TO DO: Under this line is a listing; return exactly the lines starting at the one with "Úvodní stránka" and running down to the one with "MEDŽIOKLĖS REIKMENYS", and leave out its pictures.

[RECORDS Boundary: Start]

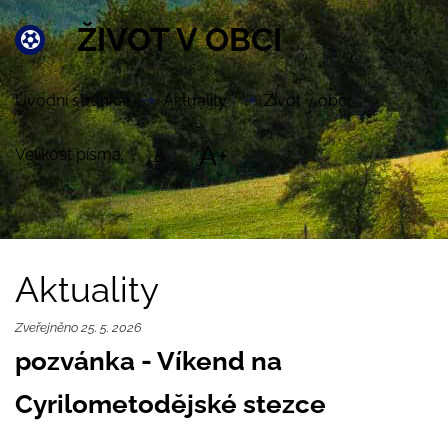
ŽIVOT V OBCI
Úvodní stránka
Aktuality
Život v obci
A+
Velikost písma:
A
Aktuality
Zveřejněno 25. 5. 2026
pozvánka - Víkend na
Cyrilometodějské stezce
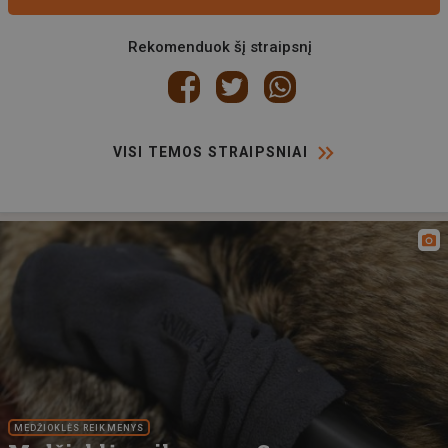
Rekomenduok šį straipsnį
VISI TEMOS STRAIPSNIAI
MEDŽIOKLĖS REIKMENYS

[RECORDS Boundary: End]
[RECORDS Boundary: Start]

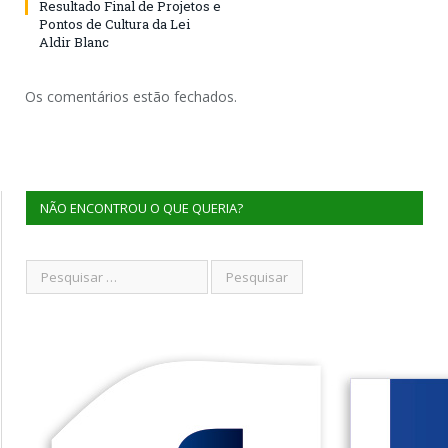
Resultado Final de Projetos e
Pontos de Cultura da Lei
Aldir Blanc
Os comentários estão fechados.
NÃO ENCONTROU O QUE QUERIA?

[RECORDS Boundary: End]

ANSWER FOR THE TASK:
Úvodní stránka
Aktuality
Život v obci
A+
Velikost písma:
A
Aktuality
Zveřejněno 25. 5. 2026
pozvánka - Víkend na
Cyrilometodějské stezce
Rekomenduok šį straipsnį
VISI TEMOS STRAIPSNIAI
MEDŽIOKLĖS REIKMENYS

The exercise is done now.